**Problem details:**
Restate every line of the data word for word, except for the images.

**Data extract:**
========
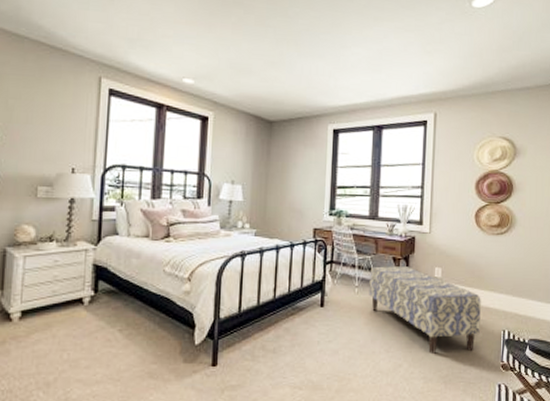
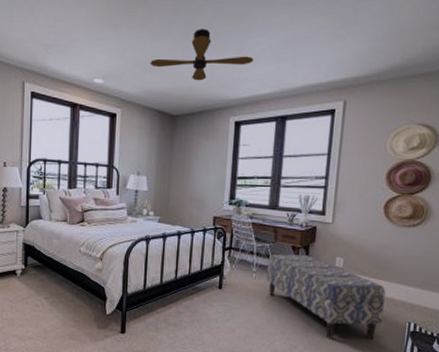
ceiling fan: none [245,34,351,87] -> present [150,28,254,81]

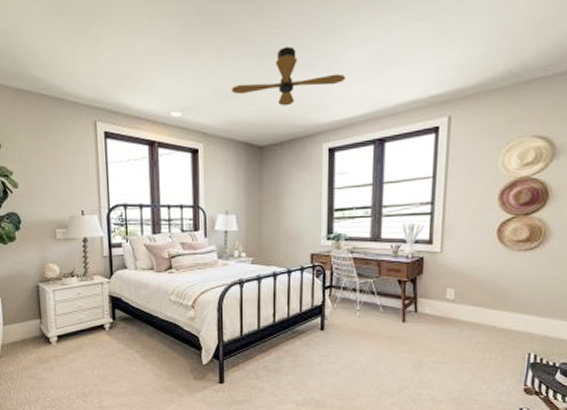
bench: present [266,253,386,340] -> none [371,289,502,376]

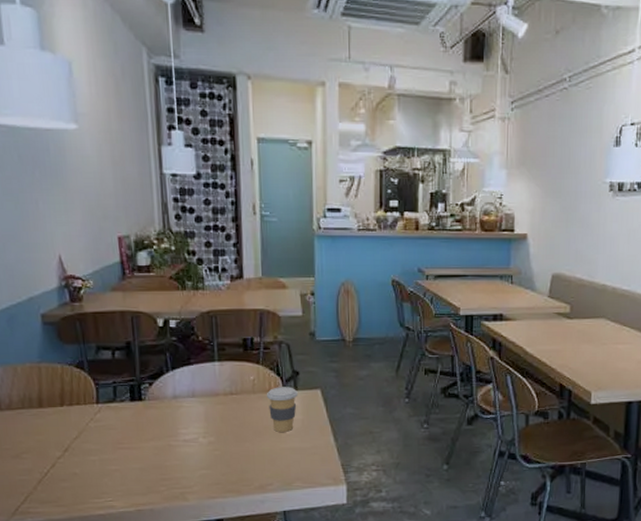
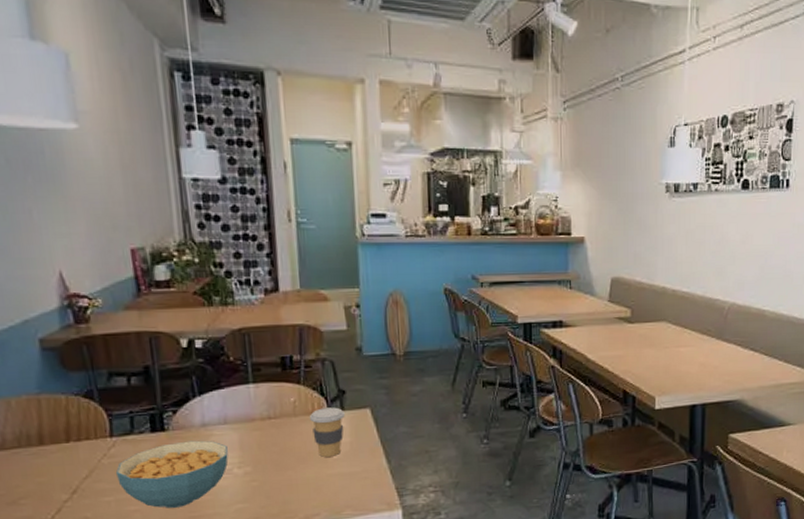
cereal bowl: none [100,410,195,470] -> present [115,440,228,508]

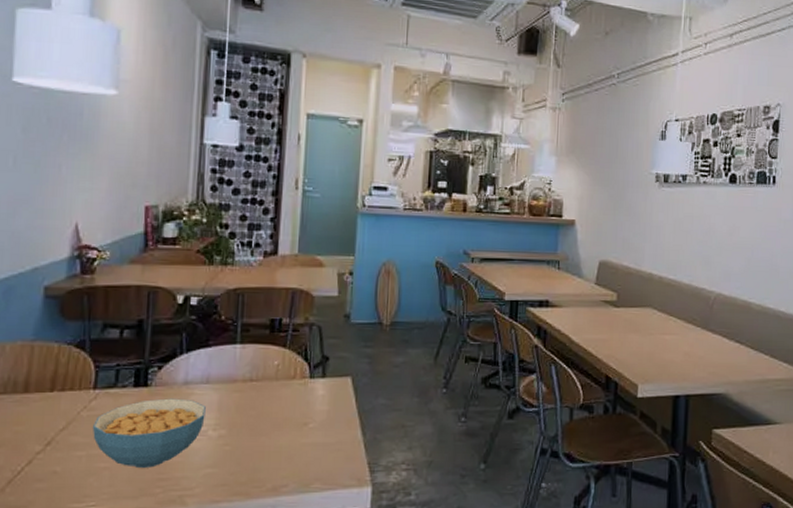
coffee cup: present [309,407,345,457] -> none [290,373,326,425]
========
**Final answer:**
ceiling fan: none [245,34,351,87] -> present [150,28,254,81]

bench: present [266,253,386,340] -> none [371,289,502,376]

cereal bowl: none [100,410,195,470] -> present [115,440,228,508]

coffee cup: present [309,407,345,457] -> none [290,373,326,425]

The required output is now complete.